◆ Provided passage ◆
━━━

Another Possible Rotation Option
Jason Churchill and I heard the same rumor today, linking the M’s to Chris Capuano as a potential option for the back-end starter need that the team has. While I’ve been pretty vocal about Jeff Francis being my preferred option, Capuano presents an interesting possibility as well. He won’t be going back to Milwaukee, as the Brewers have traded for both Zack Greinke and Shaun Marcum this month, leaving their rotation without a spot for Capuano in 2011. Doug Melvin said publicly today that the Brewers will move on without Capuano, as he wants to continue to be a starter and they could only offer him a bullpen role.
Why should the Mariners be interested? Well, there’s a few reasons, the most obvious being that he should be relatively cheap. He missed all of 2008 and 2009 after undergoing Tommy John surgery, and only managed to throw 66 big league innings last year after starting the year in the minors and joining the Brewers initially as a reliever in June. He finished the year as a member of their rotation and did pretty well in that role, but he hasn’t been a full-time starter since 2007, and teams aren’t going to be offering up big money for a guy with his health questions. Given the team’s limited budget, the M’s are somewhat limited in what kinds of players they can make offers on, and Capuano should fit into the budget.
Beyond that, though, he’s a guy that this front office has some history with, having spent the last seven years in the Brewers organization after coming over in the Richie Sexson trade. Jack Z and the gang know Capuano and have seen him pitch well up close and personal, as they had a front row seat to the 2005-2007 stretch where he was a perfectly capable middle of the rotation starter. And, since they understand how Safeco’s park plays, they know that he could benefit dramatically from pitching half his games in Seattle.
As a left-handed starter, it’s no surprise that Capuano has given up more home runs to right-handed batters than to left-handed batters in his career; what is surprising is the proportion. He has faced 657 left-handed batters in the big leagues and allowed just 12 home runs, but has given up 98 bombs to the 2,699 right-handed batters he’s faced. To put that into a more conventional rate basis, his career HR/9 vs LHBs is 0.67, while its 1.43 vs RHBs. His home rate against righties is essentially double that of his mark against lefties. This is an unusually large split, but it appears that Capuano has a pitching style that leads directly to this result.
Left-handed hitters have put 53.8 percent of their career balls in play against Capuano on the ground; right-handed batters are at just 37.2 percent. While most pitchers induce more grounders versus same-handed hitters, it’s again the size of the split that is surprising. Against lefties, Capuano is doing something (mostly likely location based, since he doesn’t appear to throw a two-seam fastball) that gets them to hit the ball on the ground a majority of the time. He doesn’t do that same thing against right-handers, and it leads to a home run problem that is his biggest issue. With a career rate of 2.45 strikeouts to every walk, he’d be a pretty good starting pitcher if he could limit how often right-handed batters took him deep.

━━━

◆ Supplied information ◆
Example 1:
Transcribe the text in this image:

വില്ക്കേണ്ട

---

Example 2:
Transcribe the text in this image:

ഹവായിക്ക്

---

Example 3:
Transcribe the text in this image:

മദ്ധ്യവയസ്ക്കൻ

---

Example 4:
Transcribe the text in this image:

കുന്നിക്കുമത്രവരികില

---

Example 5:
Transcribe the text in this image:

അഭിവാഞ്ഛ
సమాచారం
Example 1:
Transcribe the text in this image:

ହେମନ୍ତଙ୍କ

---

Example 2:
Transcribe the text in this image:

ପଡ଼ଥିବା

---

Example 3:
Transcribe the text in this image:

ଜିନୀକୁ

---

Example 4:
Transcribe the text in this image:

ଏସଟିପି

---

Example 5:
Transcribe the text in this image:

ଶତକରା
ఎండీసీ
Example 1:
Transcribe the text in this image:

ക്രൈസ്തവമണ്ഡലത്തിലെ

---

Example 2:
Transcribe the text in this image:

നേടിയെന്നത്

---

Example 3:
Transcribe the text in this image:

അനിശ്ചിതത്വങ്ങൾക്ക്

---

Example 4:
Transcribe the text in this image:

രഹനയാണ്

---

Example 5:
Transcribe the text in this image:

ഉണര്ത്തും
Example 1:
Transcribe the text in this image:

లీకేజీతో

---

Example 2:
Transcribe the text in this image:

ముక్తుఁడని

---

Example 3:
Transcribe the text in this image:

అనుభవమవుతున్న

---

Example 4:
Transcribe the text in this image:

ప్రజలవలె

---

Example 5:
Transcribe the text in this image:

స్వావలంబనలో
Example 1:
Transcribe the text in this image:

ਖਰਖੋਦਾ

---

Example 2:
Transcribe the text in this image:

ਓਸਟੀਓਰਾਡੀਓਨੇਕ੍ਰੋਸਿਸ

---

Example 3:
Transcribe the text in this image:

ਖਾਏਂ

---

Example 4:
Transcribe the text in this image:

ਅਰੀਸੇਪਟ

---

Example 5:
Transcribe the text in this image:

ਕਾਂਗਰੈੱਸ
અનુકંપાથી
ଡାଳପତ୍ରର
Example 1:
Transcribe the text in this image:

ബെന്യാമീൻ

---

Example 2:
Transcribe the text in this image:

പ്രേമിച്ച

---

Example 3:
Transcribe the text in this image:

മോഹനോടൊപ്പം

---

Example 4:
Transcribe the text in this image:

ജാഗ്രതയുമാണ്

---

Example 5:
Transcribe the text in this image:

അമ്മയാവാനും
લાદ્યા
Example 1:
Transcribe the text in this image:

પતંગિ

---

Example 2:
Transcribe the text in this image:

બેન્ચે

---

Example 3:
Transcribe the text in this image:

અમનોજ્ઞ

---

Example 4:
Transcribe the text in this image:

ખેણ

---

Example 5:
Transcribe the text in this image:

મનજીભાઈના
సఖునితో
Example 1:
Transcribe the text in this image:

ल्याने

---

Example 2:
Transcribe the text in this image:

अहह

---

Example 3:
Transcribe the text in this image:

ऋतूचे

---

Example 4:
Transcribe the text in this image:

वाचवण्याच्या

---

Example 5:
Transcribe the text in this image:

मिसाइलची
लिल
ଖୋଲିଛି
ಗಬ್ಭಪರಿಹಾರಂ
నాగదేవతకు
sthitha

━━━

◆ Brief ◆
According to the post about Chris Capuano, which two pitchers did the Brewers trade for this month? The lines have no connection to the text.

◆ Worked solution ◆
Zack Greinke and Shaun Marcum.